On Wed, Jul 3, 2024 at 6:02 PM Jeongjun Park <aha310510@xxxxxxxxx> wrote:
>
> >
> > On Wed, Jul 03, 2024 at 11:51:59PM +0900, Jeongjun Park wrote:
> > > CPU0 CPU1
> > > ---- ----
> > > lock(&rdev->wiphy.mtx);
> > > lock(team->team_lock_key#4);
> > > lock(&rdev->wiphy.mtx);
> > > lock(team->team_lock_key#4);
> > >
> > > Deadlock occurs due to the above scenario. Therefore,
> > > modify the code as shown in the patch below to prevent deadlock.
> > >
> > > Regards,
> > > Jeongjun Park.
> >
> > The commit message should contain the patch description only (without
> > salutations, etc.).
> >
> > >
> > > Reported-and-tested-by: syzbot+705c61d60b091ef42c04@xxxxxxxxxxxxxxxxxxxxxxxxx
> > > Fixes: 61dc3461b954 ("team: convert overall spinlock to mutex")
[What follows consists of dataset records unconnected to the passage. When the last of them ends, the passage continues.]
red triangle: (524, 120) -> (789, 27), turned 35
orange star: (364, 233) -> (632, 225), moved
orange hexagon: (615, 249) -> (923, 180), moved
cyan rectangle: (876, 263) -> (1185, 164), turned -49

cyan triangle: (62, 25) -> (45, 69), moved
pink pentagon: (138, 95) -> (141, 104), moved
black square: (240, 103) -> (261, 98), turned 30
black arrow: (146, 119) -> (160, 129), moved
> > > Signed-off-by: Jeongjun Park <aha310510@xxxxxxxxx>
> > > ---
> > > drivers/net/team/team_core.c | 14 ++++++++------
> > > 1 file changed, 8 insertions(+), 6 deletions(-)
> > >
> > > diff --git a/drivers/net/team/team_core.c b/drivers/net/team/team_core.c
> > > index ab1935a4aa2c..3ac82df876b0 100644
> > > --- a/drivers/net/team/team_core.c
> > > +++ b/drivers/net/team/team_core.c
> > > @@ -1970,11 +1970,12 @@ static int team_add_slave(struct net_device *dev, struct net_device *port_dev,
> > > struct netlink_ext_ack *extack)
> > > {
> > > struct team *team = netdev_priv(dev);
> > > - int err;
> > > + int err, locked;
> > >
> > > - mutex_lock(&team->lock);
> > > + locked = mutex_trylock(&team->lock);
> > > err = team_port_add(team, port_dev, extack);
> > > - mutex_unlock(&team->lock);
> > > + if (locked)
> > > + mutex_unlock(&team->lock);
> >
> > This is not correct usage of 'mutex_trylock()' API. In such a case you
> > could as well remove the lock completely from that part of code.
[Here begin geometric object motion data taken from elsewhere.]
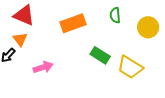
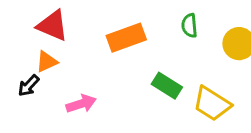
orange triangle: (20, 39) -> (47, 62), turned 42

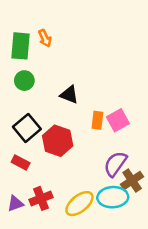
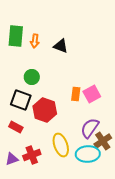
orange arrow: (45, 38) -> (35, 41), moved, turned 32
green circle: (24, 81) -> (32, 77), moved
black triangle: (69, 95) -> (61, 46), moved
black square: (27, 128) -> (21, 100), turned -30
yellow ellipse: (79, 204) -> (61, 145), moved, turned -70

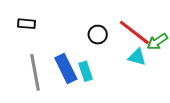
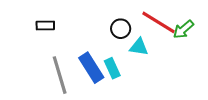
cyan triangle: (137, 57) -> (139, 47), moved

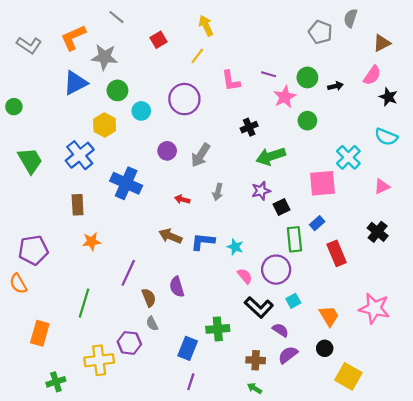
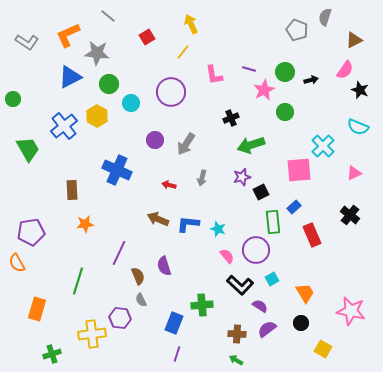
blue cross: (80, 155) -> (64, 126), moved
pink star: (374, 308) -> (351, 311), moved
yellow square: (348, 376) -> (323, 349), size x0.7

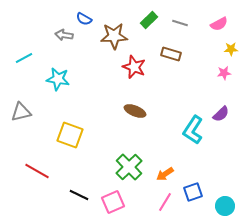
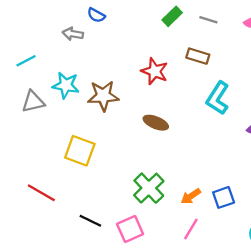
brown star: (114, 36) -> (103, 96), moved
gray triangle: (21, 112) -> (33, 102), moved
cyan L-shape: (193, 130) -> (218, 98), moved
blue square: (193, 192) -> (224, 197), moved

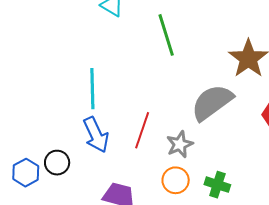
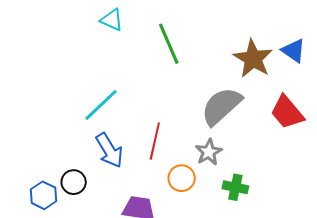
cyan line: (92, 89) -> (101, 105), turned 54
gray star: (180, 144) -> (209, 152), moved
orange circle: (176, 180) -> (182, 178), moved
> > If "mutex_trylock()" returns false it means the mutex cannot be taken
> > (because it was already taken by other thread), so you should not modify
> > the resources that were expected to be protected by the mutex.
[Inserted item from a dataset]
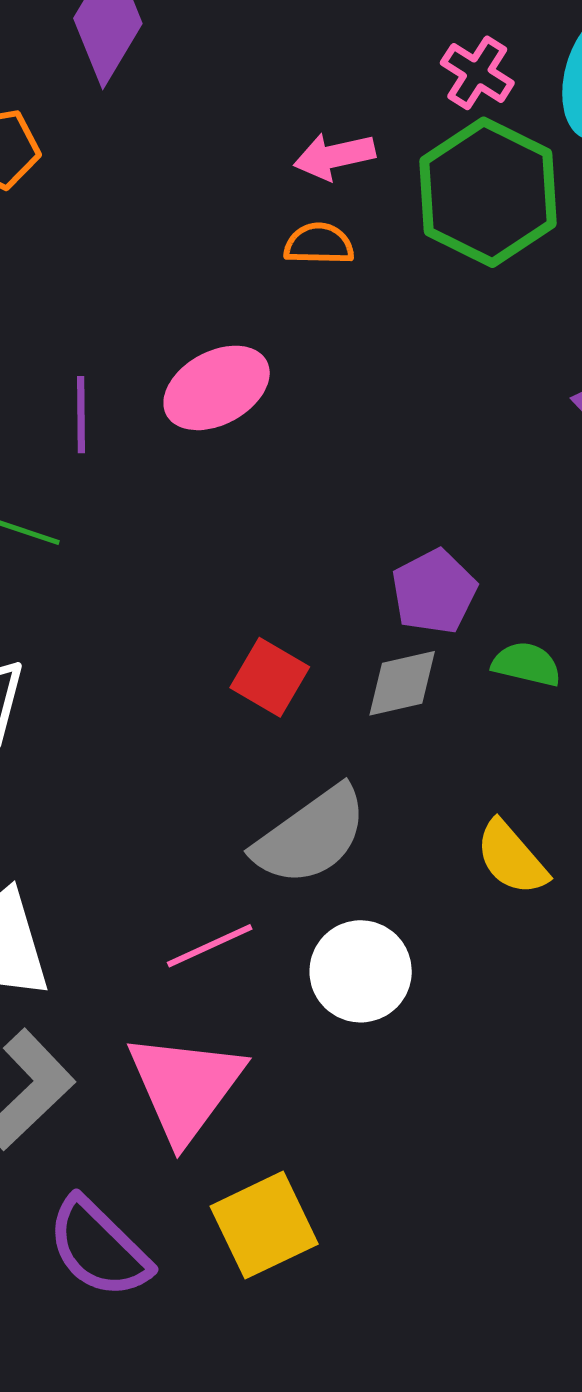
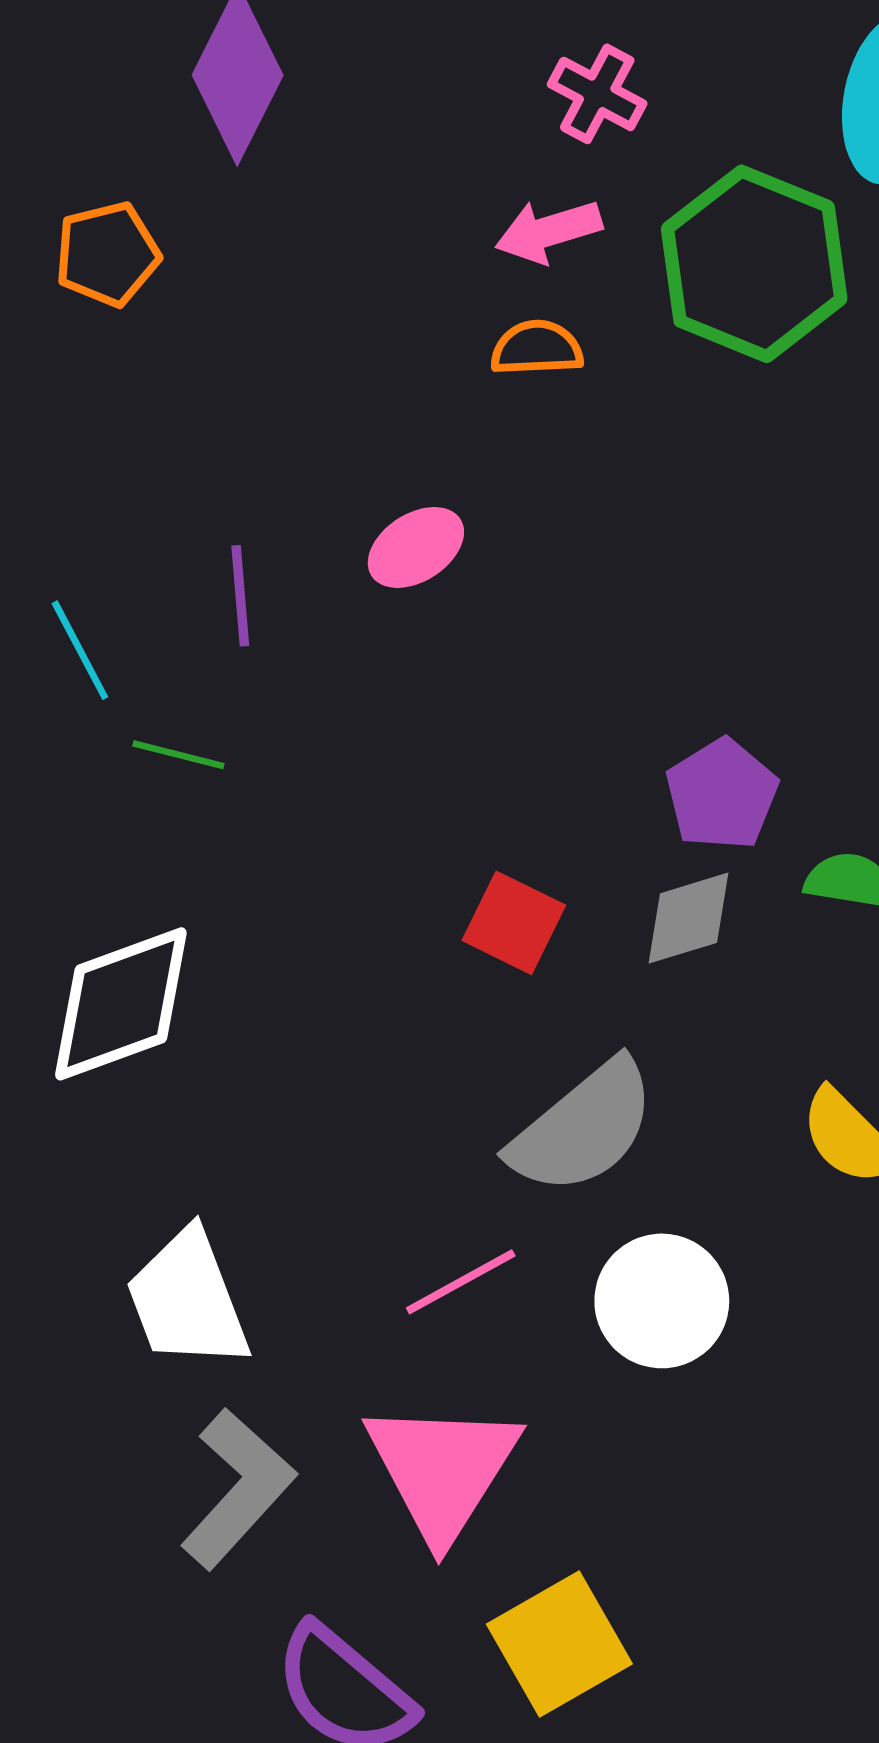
pink cross: (477, 73) -> (597, 94), moved
pink ellipse: (217, 388) -> (416, 547), size x0.7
> > In other words, there is a risk of modifying resources using
> > "team_port_add()" by several threads at a time.
> >
> > >
> > > if (!err)
> > > netdev_change_features(dev);
> > > @@ -1985,11 +1986,12 @@ static int team_add_slave(struct net_device *dev, struct net_device *port_dev,
> > > static int team_del_slave(struct net_device *dev, struct net_device *port_dev)
> > > {
> > > struct team *team = netdev_priv(dev);
> > > - int err;
> > > + int err, locked;
> > >
> > > - mutex_lock(&team->lock);
> > > + locked = mutex_trylock(&team->lock);
> > > err = team_port_del(team, port_dev);
> > > - mutex_unlock(&team->lock);
> > > + if (locked)
> > > + mutex_unlock(&team->lock);
> >
> > The same story as in case of "team_add_slave()".
> >
> > >
> > > if (err)
> > > return err;
> > > --
> > >
> >
> > The patch does not seem to be a correct solution to remove a deadlock.
> > Most probably a synchronization design needs an inspection.
> > If you really want to use "mutex_trylock()" API, please consider several
> > attempts of taking the mutex, but never modify the protected resources when
> > the mutex is not taken successfully.
> >
>
> Thanks for your comment. I rewrote the patch based on those comments.
> This time, we modified it to return an error so that resources are not
> modified when a race situation occurs. We would appreciate your
> feedback on what this patch would be like.
>
> > Thanks,
> > Michal
> >
> >
>
> Regards,
> Jeongjun Park
>
> ---
> drivers/net/team/team_core.c | 6 ++++--
> 1 file changed, 4 insertions(+), 2 deletions(-)
>
> diff --git a/drivers/net/team/team_core.c b/drivers/net/team/team_core.c
> index ab1935a4aa2c..43d7c73b25aa 100644
> --- a/drivers/net/team/team_core.c
> +++ b/drivers/net/team/team_core.c
> @@ -1972,7 +1972,8 @@ static int team_add_slave(struct net_device *dev, struct net_device *port_dev,
> struct team *team = netdev_priv(dev);
> int err;
>
> - mutex_lock(&team->lock);
> + if (!mutex_trylock(&team->lock))
> + return -EBUSY;
> err = team_port_add(team, port_dev, extack);
> mutex_unlock(&team->lock);
>
> @@ -1987,7 +1988,8 @@ static int team_del_slave(struct net_device *dev, struct net_device *port_dev)
> struct team *team = netdev_priv(dev);
> int err;
>
> - mutex_lock(&team->lock);
> + if (!mutex_trylock(&team->lock))
> + return -EBUSY;
> err = team_port_del(team, port_dev);
> mutex_unlock(&team->lock);
>
> --

Failing team_del_slave() is not an option. It will add various issues.